How to Replace a Ceiling Fan Flywheel
If you’ve turned on your ceiling fan and there is a noticeable vibration that you can see which is not related to a balancing issue, then there is a good chance the flywheel has gone bad. The flywheel is the rubber disc that attaches the shaft of the motor to the blades of the fan. Over time, the constant vibration adsorption can cause the rubber to break down or even crack.
When it becomes damaged, the fan may stop moving, but the motor will continue to hum. Instead of replacing the entire fan, you can follow these steps to replace the flywheel. Make sure to purchase the correct flywheel for your fan’s make and model before starting this project.
1. Turn the power off. Don’t turn the power off at the switch. Go to the circuit breaker at your fuse panel and turn off the power there. If you’re not sure what circuit goes to the fan, then turn off the mains.
2. Remove the fan blades. You’ll need to remove all the fan blades to access the fan switch housing. Detach any controls or switches that you find, but take a note on how they were connected so you can reconnect them properly after the job is finished.
3. Disconnect any wires. There will be wires attached to the motor. Make sure you take a picture of how they are connected before disconnecting them so you can reassemble the fan properly. Remove the switch housing. You may need pliers, a wrench, or a screwdriver. You’ll see the flywheel at this point.

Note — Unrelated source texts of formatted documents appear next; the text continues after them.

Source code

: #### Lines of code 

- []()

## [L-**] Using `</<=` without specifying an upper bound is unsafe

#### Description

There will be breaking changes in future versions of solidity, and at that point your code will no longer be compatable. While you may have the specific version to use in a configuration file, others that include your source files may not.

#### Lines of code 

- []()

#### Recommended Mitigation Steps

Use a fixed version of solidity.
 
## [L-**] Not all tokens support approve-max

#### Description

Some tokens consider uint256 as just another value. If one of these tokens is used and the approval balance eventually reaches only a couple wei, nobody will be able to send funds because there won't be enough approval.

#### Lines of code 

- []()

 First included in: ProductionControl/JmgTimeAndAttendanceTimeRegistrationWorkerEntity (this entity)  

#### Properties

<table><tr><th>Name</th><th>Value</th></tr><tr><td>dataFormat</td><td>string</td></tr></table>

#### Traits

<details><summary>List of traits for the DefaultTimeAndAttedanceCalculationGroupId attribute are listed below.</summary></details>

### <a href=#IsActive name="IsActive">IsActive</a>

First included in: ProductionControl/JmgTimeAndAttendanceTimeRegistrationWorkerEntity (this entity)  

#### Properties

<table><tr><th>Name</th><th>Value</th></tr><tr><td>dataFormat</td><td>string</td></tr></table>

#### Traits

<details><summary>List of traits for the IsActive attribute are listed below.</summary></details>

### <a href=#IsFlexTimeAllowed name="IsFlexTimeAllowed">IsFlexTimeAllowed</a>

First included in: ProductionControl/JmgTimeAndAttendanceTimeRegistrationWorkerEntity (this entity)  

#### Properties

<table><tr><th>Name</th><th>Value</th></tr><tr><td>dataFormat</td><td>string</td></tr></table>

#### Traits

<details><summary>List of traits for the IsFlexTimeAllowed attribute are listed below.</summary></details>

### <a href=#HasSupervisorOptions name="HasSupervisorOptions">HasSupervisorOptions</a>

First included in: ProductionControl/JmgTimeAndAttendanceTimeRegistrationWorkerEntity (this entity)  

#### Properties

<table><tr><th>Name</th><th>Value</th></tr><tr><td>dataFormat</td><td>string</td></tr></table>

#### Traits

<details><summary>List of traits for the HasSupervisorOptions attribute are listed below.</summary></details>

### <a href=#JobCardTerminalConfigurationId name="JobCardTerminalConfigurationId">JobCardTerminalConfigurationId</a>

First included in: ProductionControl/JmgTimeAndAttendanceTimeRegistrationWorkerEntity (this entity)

4. Take the broken flywheel out of the unit. Note the exact placement of the flywheel before removing it. Mark the spot if necessary. Your new flywheel must go in the exact same spot.
5. Slide the new flywheel into place. Make sure the wires are fed through the correct holes from the picture you took. Tighten screws and begin the reassembly process.
6. Connect your switches, controls, and blades. Once the flywheel is in place, you can assemble the ceiling fan based on the way you disassembled it to access the flywheel.
When you are able to troubleshoot these common issues with a ceiling fan, it becomes easier and cheaper to maintain your equipment.
The cost of hiring an electrician can be several hundred dollars. Hiring a handyman that is certified for electrical work isn’t much cheaper. With a few tools and guides like this, you really can get the work done yourself.
Now go and enjoy all the benefits that come when you own a ceiling fan!